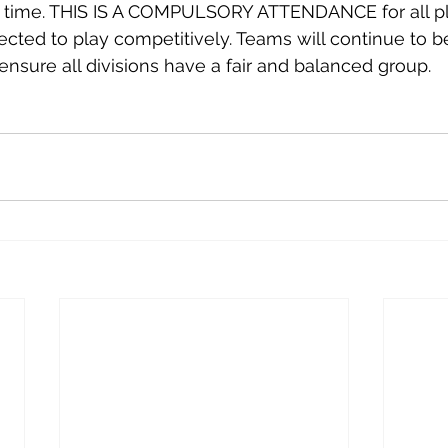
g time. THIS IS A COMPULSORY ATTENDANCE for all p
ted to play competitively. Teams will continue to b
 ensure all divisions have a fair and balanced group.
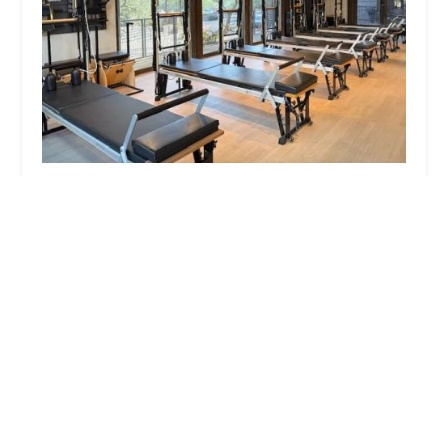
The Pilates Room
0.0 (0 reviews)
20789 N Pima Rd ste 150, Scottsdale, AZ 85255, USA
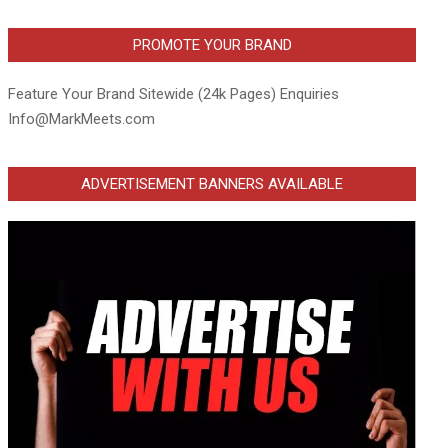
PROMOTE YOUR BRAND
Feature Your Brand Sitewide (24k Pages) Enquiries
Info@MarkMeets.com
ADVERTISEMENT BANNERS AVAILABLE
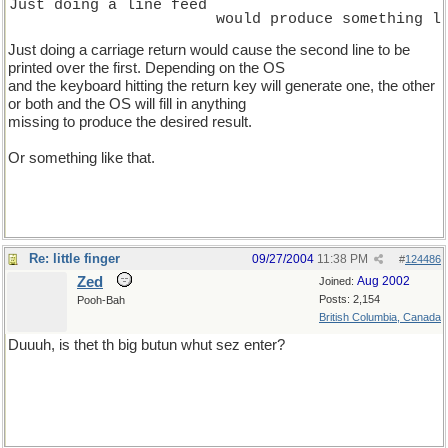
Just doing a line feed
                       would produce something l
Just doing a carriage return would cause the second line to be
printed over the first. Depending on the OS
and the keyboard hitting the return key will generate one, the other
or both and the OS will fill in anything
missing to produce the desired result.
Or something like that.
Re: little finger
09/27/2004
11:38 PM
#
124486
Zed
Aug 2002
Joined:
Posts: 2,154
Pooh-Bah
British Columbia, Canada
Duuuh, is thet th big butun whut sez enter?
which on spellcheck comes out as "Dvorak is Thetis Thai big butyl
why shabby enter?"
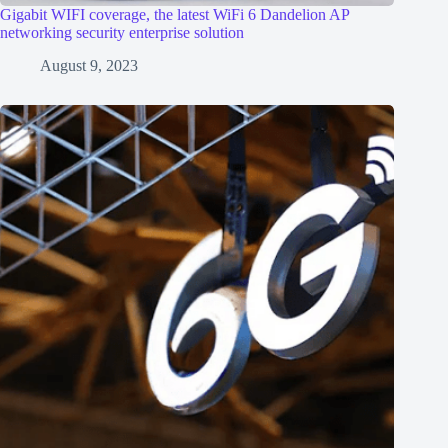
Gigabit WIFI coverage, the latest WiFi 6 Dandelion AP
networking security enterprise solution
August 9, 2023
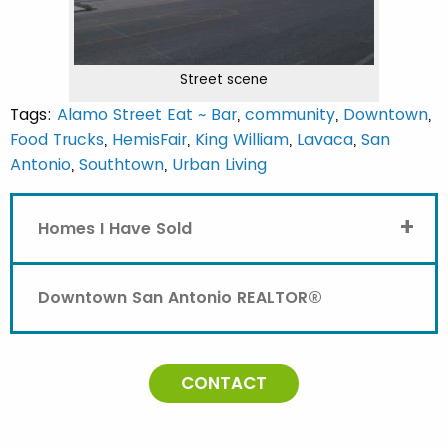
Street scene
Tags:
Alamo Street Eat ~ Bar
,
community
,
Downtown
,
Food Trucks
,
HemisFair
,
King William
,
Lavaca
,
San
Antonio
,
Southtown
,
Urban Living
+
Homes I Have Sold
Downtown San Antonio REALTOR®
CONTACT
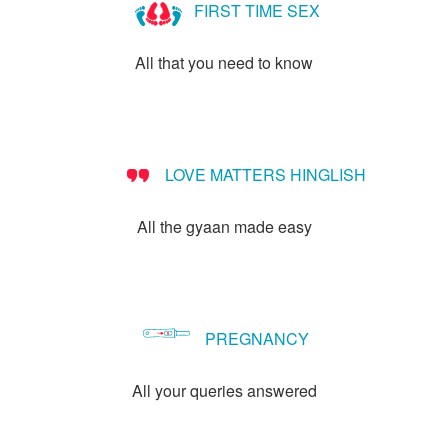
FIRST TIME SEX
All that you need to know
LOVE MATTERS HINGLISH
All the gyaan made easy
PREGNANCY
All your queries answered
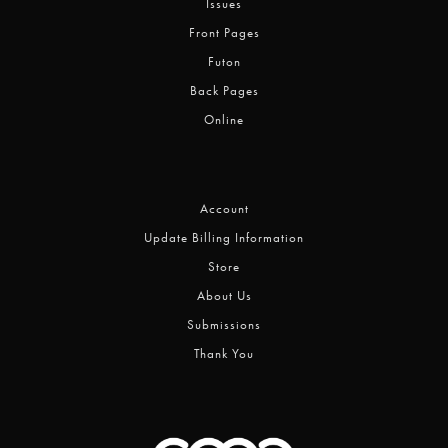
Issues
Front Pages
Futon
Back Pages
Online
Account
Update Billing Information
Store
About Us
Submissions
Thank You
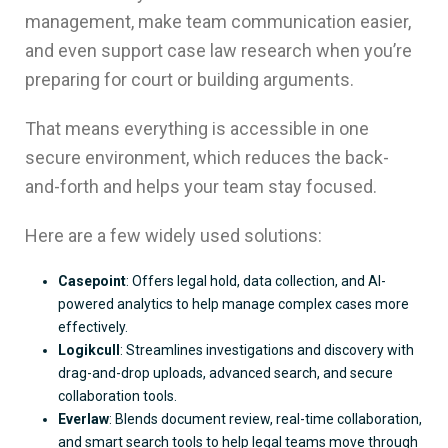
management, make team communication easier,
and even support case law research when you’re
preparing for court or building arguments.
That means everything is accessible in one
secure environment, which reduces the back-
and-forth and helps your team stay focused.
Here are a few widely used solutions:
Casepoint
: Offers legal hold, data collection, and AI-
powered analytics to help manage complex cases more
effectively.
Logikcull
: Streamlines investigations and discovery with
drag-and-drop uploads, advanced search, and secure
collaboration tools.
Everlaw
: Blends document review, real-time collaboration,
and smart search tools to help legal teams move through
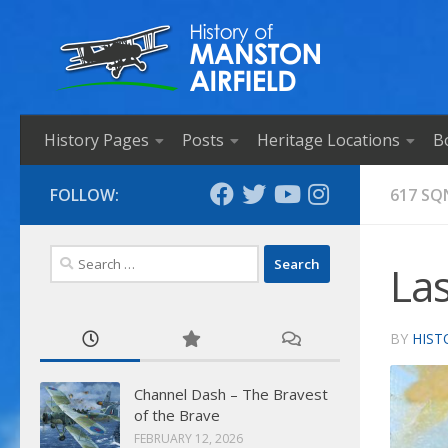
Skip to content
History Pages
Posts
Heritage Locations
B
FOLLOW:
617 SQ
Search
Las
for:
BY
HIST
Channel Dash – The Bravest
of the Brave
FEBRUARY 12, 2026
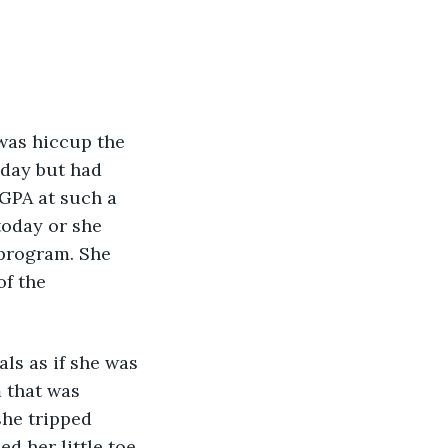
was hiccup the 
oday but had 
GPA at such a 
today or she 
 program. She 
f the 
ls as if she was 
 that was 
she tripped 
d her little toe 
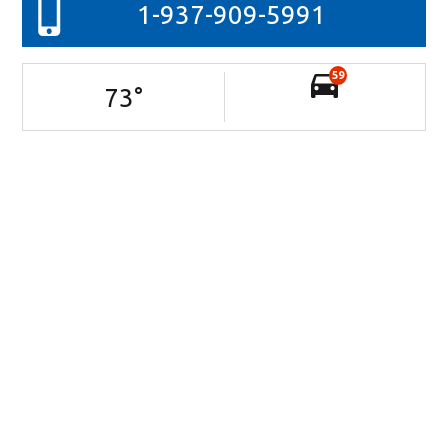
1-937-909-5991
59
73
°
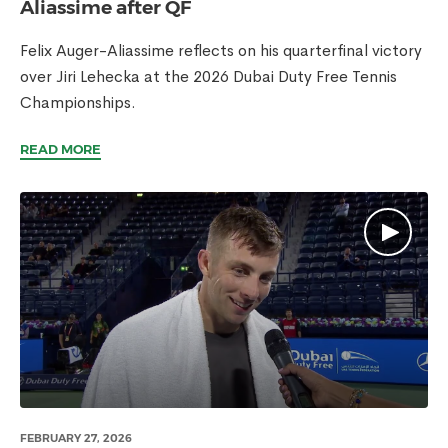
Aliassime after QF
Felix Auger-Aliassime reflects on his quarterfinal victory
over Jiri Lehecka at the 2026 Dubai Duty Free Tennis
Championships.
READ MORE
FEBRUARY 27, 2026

━━━━

## Task item
Inclusive range, exact copy: the line containing "GPA at such a" through the last line of the listing. Print nothing else, and no pictures.

## Answer below
GPA at such a 
today or she 
 program. She 
f the 
ls as if she was 
 that was 
she tripped 
d her little toe 
1-937-909-5991
59
73
°
Aliassime after QF
Felix Auger-Aliassime reflects on his quarterfinal victory
over Jiri Lehecka at the 2026 Dubai Duty Free Tennis
Championships.
READ MORE
FEBRUARY 27, 2026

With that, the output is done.